In such a situation, the Buyer can approach a logistics operator, such as Kuehne+Nagel, who can verify the order on the basis of the order even before the container sails from Asia to Gdansk and certify it. Kuehne+Nagel performs an additional service by inspecting the cargo, performing visual inspection activities, determining the quality of the goods and ensuring that the cargo purchased by the Buyer is exactly the same as agreed by both parties. 

The second activity that Kuehne+Nagel performs is the transport service. Once the cargo has been received or picked up (depending on the terms of cooperation), we transport it to the terminal, where we carry out the shiploading operation.

At this point, a sea bill of lading is created.

Most of the bills of lading currently in circulation are issued in originals, as this is linked to the service of money transfer for work done. On the basis of, for example, three original bills of lading, we are assured that cargo in the quantity indicated has been shipped and has sailed from the port. This means that the shipper, upon receipt of payment, has the right to transfer ownership of the cargo under the bill of lading to the named consignee.

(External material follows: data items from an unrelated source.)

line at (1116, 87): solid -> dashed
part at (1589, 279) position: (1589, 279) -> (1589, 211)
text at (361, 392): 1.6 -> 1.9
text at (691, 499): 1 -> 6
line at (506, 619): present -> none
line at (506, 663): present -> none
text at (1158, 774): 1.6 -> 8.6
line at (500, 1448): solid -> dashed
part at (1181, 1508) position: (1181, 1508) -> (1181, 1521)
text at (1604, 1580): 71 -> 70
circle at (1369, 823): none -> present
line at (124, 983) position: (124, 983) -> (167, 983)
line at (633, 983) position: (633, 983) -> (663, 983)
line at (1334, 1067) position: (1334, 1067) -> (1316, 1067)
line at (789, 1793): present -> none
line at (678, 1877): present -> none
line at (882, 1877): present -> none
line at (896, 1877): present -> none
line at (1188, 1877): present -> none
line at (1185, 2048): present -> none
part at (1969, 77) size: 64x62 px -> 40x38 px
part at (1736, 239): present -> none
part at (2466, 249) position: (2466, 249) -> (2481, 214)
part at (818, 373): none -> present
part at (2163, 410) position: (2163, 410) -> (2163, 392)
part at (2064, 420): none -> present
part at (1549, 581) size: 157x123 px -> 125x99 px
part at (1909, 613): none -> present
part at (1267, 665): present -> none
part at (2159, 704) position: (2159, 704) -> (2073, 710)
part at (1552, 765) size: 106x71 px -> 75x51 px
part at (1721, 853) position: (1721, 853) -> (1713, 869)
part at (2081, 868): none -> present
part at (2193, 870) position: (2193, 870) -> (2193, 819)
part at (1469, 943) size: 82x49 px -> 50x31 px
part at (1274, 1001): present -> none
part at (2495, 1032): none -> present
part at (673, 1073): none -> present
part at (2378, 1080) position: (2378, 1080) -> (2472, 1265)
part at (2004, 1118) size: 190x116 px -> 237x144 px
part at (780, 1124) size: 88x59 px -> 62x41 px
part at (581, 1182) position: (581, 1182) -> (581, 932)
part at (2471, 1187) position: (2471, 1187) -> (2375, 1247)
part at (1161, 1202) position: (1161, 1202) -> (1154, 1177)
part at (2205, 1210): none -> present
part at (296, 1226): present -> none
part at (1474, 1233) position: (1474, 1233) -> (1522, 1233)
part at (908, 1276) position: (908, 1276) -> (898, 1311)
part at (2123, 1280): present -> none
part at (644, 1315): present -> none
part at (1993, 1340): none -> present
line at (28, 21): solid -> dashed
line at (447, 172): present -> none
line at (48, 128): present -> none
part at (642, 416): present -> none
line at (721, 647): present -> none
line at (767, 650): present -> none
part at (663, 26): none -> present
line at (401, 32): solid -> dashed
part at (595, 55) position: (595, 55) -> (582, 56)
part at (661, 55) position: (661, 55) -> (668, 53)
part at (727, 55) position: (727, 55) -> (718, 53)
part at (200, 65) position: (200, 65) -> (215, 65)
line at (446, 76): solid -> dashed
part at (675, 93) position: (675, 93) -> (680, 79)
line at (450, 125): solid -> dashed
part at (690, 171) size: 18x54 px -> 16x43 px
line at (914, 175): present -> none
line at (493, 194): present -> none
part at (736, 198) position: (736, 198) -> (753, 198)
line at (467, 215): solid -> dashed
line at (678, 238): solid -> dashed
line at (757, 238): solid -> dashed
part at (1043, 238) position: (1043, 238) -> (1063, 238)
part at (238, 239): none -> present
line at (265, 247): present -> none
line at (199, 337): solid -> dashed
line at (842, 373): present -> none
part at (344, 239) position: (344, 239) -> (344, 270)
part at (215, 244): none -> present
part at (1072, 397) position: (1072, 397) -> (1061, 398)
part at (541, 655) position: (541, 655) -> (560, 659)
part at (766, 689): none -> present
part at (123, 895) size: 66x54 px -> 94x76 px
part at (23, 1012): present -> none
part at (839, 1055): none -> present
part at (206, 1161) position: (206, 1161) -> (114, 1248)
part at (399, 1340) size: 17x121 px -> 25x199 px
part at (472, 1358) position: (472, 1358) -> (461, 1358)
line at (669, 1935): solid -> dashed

The sea bill of lading in this case goes to the buyer. It is a security and has the characteristics of a bill of exchange, transferring ownership rights.

Ownership rights are transferred by endorsement – the parties transfer ownership of the document to the goods. In a bill of lading, the shipper is obliged to make an endorsement. An endorsement is a written confirmation with a stamp that the cargo is being released to the next entity. The Seller releases the cargo to the next entity. Later, the Buyer makes another endorsement, i.e. he confirms that it is the party that receives the goods.

What if, after a commercial transaction, the Buyer resold the goods during transport at sea?

The Buyer may transfer ownership of this cargo by endorsement to a third party. The third party will then be another party to the transaction. Once the goods arrive at the designated point, the consignee can be a third party.

Bill of lading – what should I pay particular attention to?

Inconsistency of goods details on packing list, commercial invoice and bill of lading

The sea bill of lading should be closely linked to the commercial documentation. This is the most common cause of problems and therefore additional costs, as it holds up transport. Maritime transport mostly takes place internationally. The sea bill of lading should show accurate details of the name of the cargo and the contents of the consignment, its origin, the place of shipment and receipt, the consignee’s and shipper’s details and those of the cargo: weight and volume. The bill of lading must be closely linked to the packing list – a commercial document that should also confirm the data linked to the bill of lading.

No endorsements.

When the Seller sends a bill of lading certifying the transaction, he is obliged to put his stamp and his signature on the bill of lading. This is particularly important in the case of bills of lading to order, as this transaction can be passed on to subsequent parties who will potentially want to transfer ownership to another party.

What can be done to reduce the risks?

Once the transaction and cargo payment have been made, it is a good idea to request a so-called SeaWayBill or telex release from the shipper. In such a situation, the producer, having received the money for the service provided, may agree to release the cargo without producing the bills of lading. For this to happen he should report to the operator at the port and ask for a telex release.